Título: Copom vê inflação tranquila e ganha tempo
Autor: Nakagawa, Fernando ; Graner, Fabio
Fonte: O Estado de São Paulo, 18/12/2009, Economia, p. B4

Ata do comitê do BC manteve fora do curto prazo a alta de juro e aponta recuperação gradual da economia

A ata da última reunião do Comitê de Política Monetária (Copom), divulgada ontem, desenhou um cenário favorável para a inflação e manteve fora do curto prazo a possibilidade de alta na taxa de juros básica (Selic). O documento evidenciou uma trajetória de recuperação "gradual", mas consistente da economia brasileira. O Copom afirmou que a indústria ainda não esgotou sua capacidade de produção, o que para o colegiado ainda deve levar algum tempo para acontecer, reforçando a perspectiva de os preços seguirem sob controle.

"O Copom avalia que, diante da margem de ociosidade remanescente na economia, evidenciada por indicadores de utilização da capacidade na indústria e do mercado de trabalho, e do comportamento das expectativas de inflação para horizontes relevantes, continuaram favoráveis as perspectivas de concretização de um cenário inflacionário benigno, no qual o IPCA seguiria exibindo dinâmica consistente com a trajetória das metas", diz a ata.

A retomada "gradual" da atividade é uma das expressões-chave para se entender a ata.

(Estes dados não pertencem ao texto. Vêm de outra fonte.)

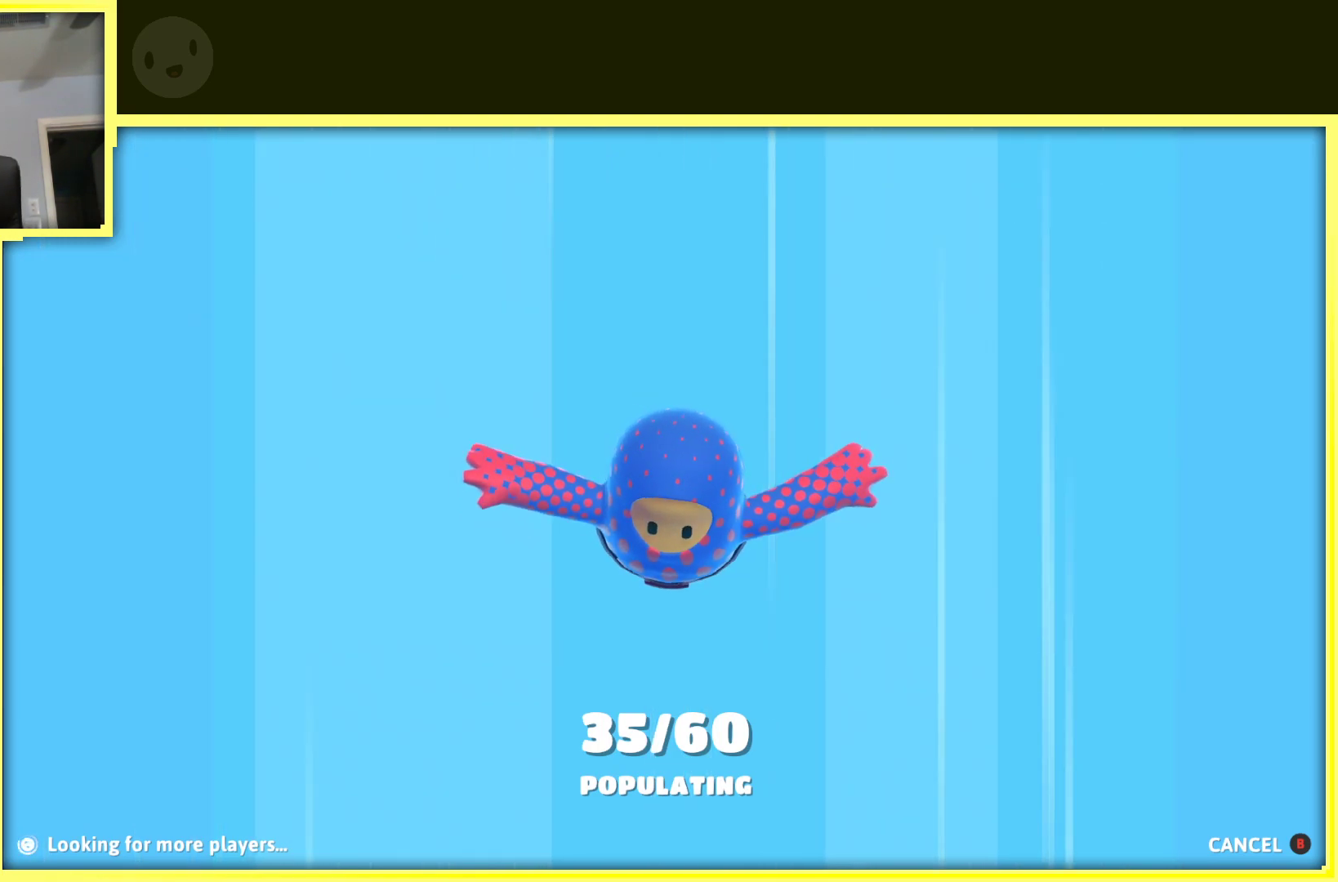
{"buttons": [], "left_stick": "center", "right_stick": "right", "events": [[50, "right_stick", "center"], [217, "left_stick", "center"], [333, "right_stick", "right"]]}
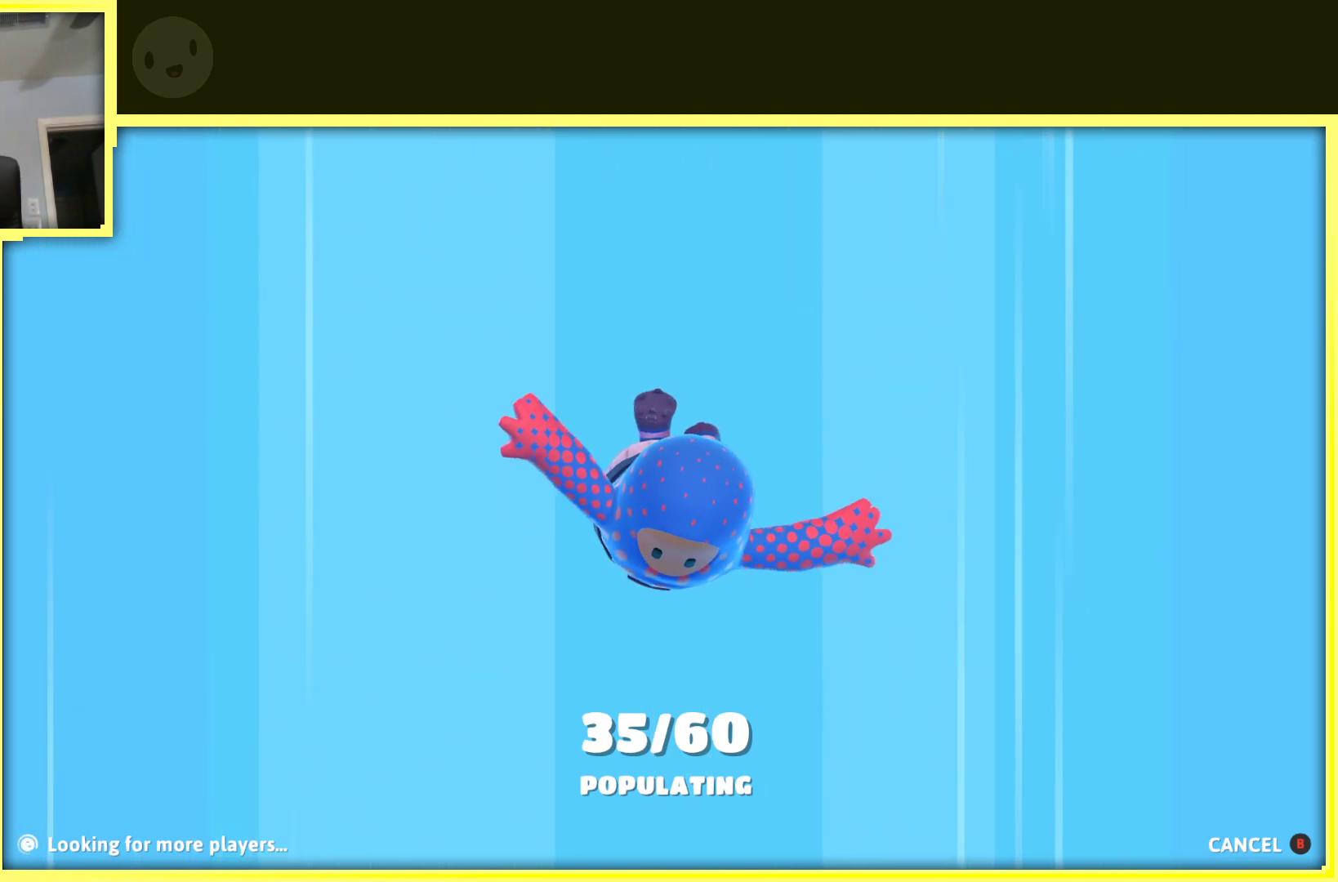
{"buttons": [], "left_stick": "center", "right_stick": "right", "events": [[217, "left_stick", "up"], [217, "right_stick", "center"], [433, "left_stick", "center"], [433, "right_stick", "right"]]}
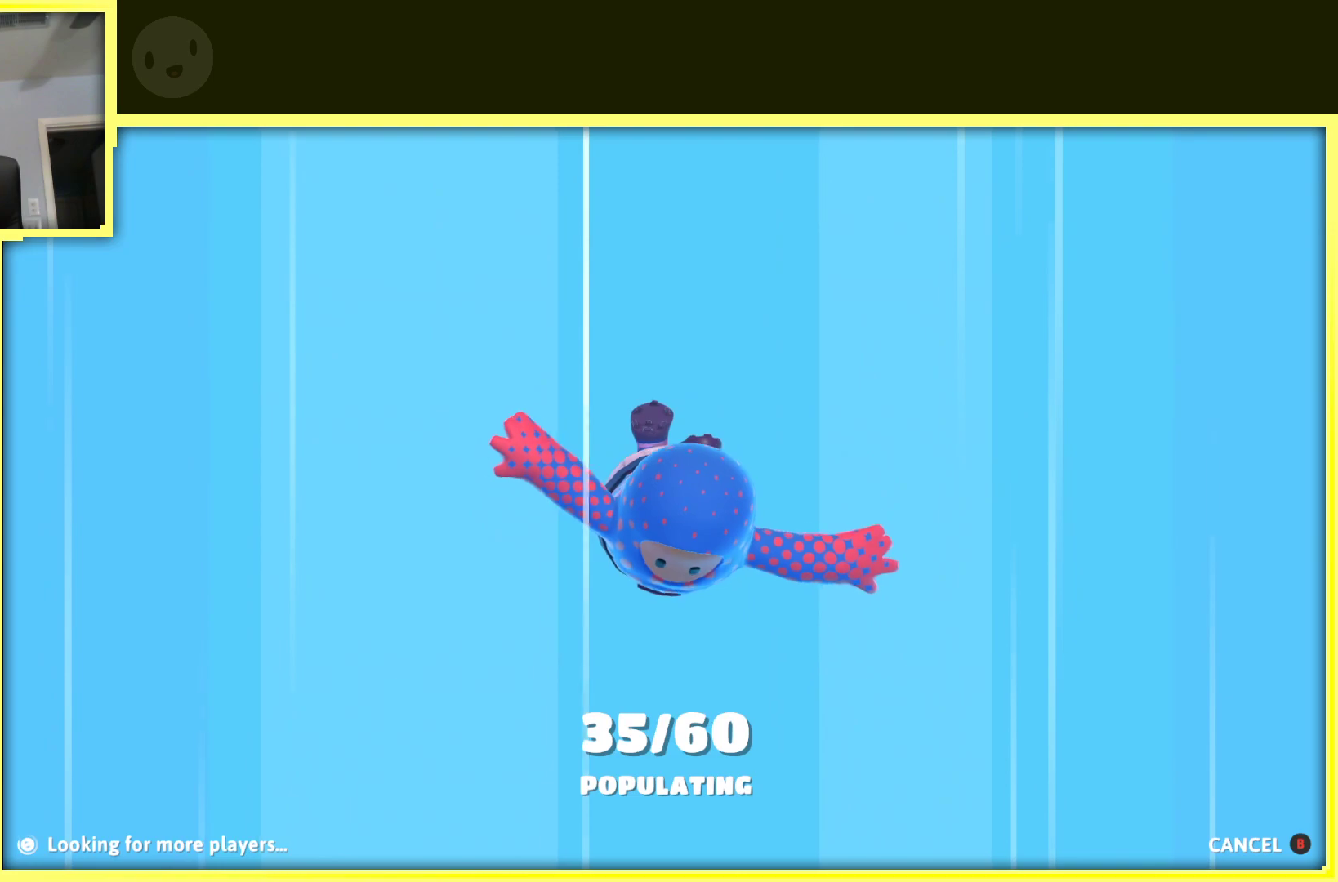
{"buttons": [], "left_stick": "center", "right_stick": "center", "events": [[33, "left_stick", "up"], [100, "right_stick", "center"], [167, "left_stick", "center"], [233, "right_stick", "right"], [317, "left_stick", "up"], [400, "right_stick", "center"], [483, "left_stick", "center"]]}
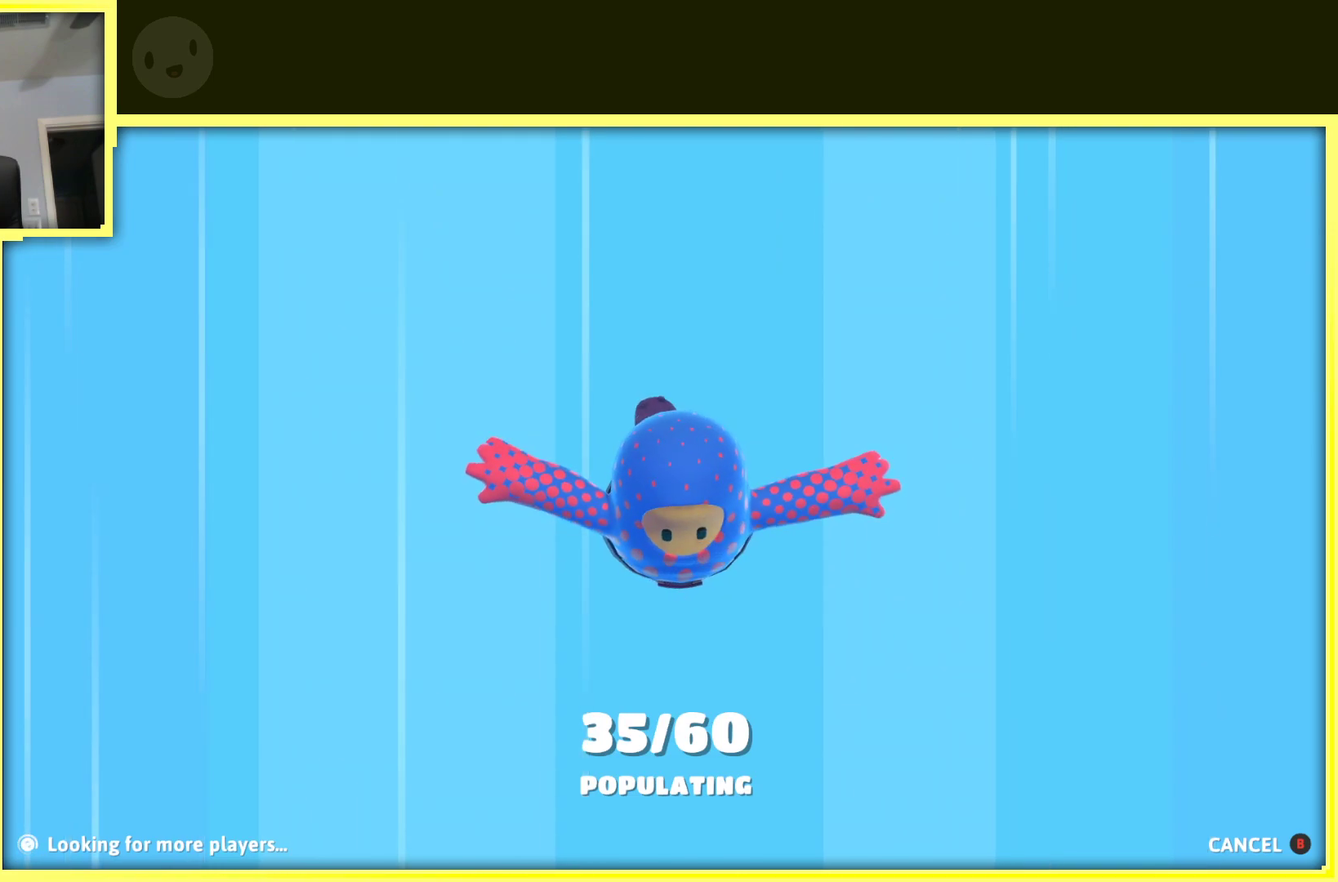
{"buttons": [], "left_stick": "center", "right_stick": "right", "events": [[50, "right_stick", "right"], [67, "left_stick", "up"], [267, "left_stick", "center"], [267, "right_stick", "center"], [450, "right_stick", "right"]]}
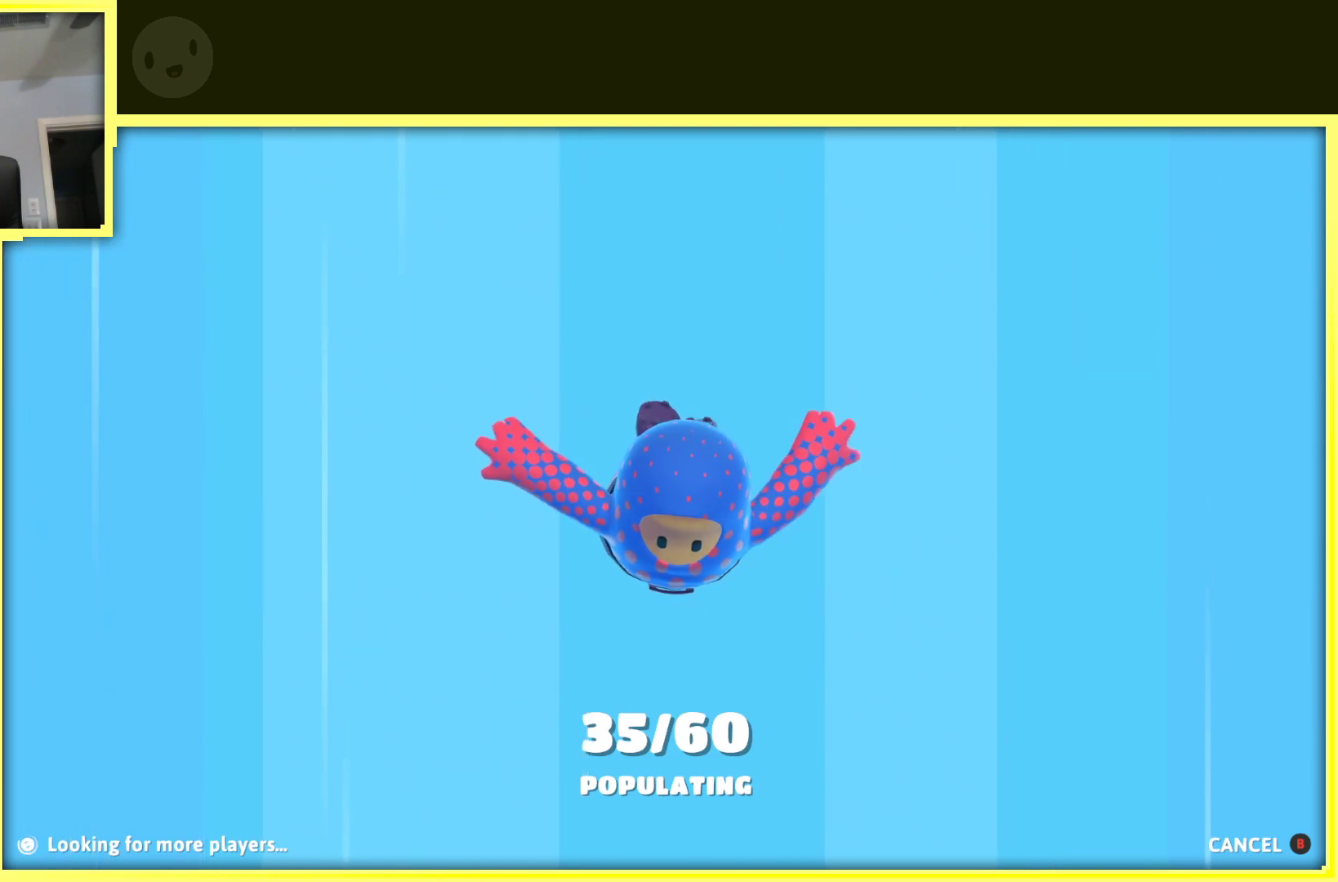
{"buttons": [], "left_stick": "up", "right_stick": "right", "events": [[350, "left_stick", "up"], [350, "right_stick", "center"], [500, "right_stick", "right"]]}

Isso porque uma trajetória gradual de expansão da economia permitiria que os investimentos que estão sendo feitos pelas empresas amadureçam ao longo do tempo. A maturação dos investimentos amplia a capacidade produtiva ou pelo menos posterga o aparecimento de eventuais gargalos, gerados por demanda de consumo maior que a oferta de bens, que podem deflagrar aumento de preços.

Depois do comunicado divulgado na semana passada, com o anúncio de que a Selic continua estável em 8,75%, analistas esperavam um documento mais duro, sinalizando uma maior proximidade do início de alta dos juros. Mas a ata de ontem ficou muito parecida com a da reunião de outubro, com alguns pequenos ajustes que mostraram um BC mais atento, que saiu do piloto automático, mas ainda confortável com as perspectivas de inflação.

O BC afirma que a trajetória da economia ainda tem incertezas, "que deverão ser dirimidas ao longo dos próximos meses". E que "decisões sobre a taxa básica de juros têm que levar em conta a magnitude dos estímulos introduzidos na economia, cujos impactos econômicos ficarão evidentes ao longo do tempo". Os estímulos são: corte de juros, alta dos gastos públicos e desonerações tributárias, e uma política agressiva de crédito dos bancos públicos.

O economista da Tendências Consultoria Bernardo Wjuniski avaliou a ata como "tranquila" do ponto de vista do cenário de juro. Por isso, ele prevê alta apenas em setembro de 2010. Wjuniski esperava "alguma novidade" mais forte no documento e especula que a falta desse elemento pode ter relação com o os dados do Produto Interno Bruto (PIB) divulgados na semana passada, depois da reunião do Copom, que mostraram um recuperação mais lenta que o esperado. Para o economista, a decisão de manter a Selic não levou o PIB em conta, mas quem redigiu a ata pode tê-lo considerado para manter um tom indicando que a situação de atividade econômica está confortável para o cenário inflacionário.

A economista-chefe da Rosenberg Associados, Taís Zara, avalia que a ata "subiu um pouco o tom", mostrando que o BC tem certeza de que a recuperação da atividade econômica está acontecendo, com redução da margem de ociosidade. "Apesar disso, em termos de inflação, o BC se mostra bastante confortável", disse Taís, lembrando que o documento menciona a deflação nos preços do atacado. Ela afirma que a ata mostra um BC atento, mas avalia que os juros não devem subir em 2010, embora ao longo do tempo a autoridade monetária começará a preparar mais claramente o terreno para alta nos juros.

FISCAL

Com 2009 acabando, o BC já começou a estender seu horizonte de análise até 2011. Dessa forma, a autoridade monetária disse trabalhar com uma meta de superávit primário - economia para pagamento de juros - ""sem ajustes"" de 3,3% do PIB. A meta para 2011 ainda não foi fixada pelo governo, o que ocorrerá só em abril, por meio da Lei de Diretrizes Orçamentárias. .

A expectativa do BC de cumprimento da meta cheia, sem descontos, difere do cenário para 2009 e 2010, anos em que o governo deve lançar mão de instrumentos para abater investimentos da meta. Isso, na prática, reduz a meta a ser perseguida pelo governo. Para Bernardo Wjuniski, da Tendências Consultoria, a menção à política fiscal de 2011 tem um recado implícito de que o BC vê a política fiscal mais frouxa de 2009 e 2010 como atípica, e que ela voltará ao normal em 2011.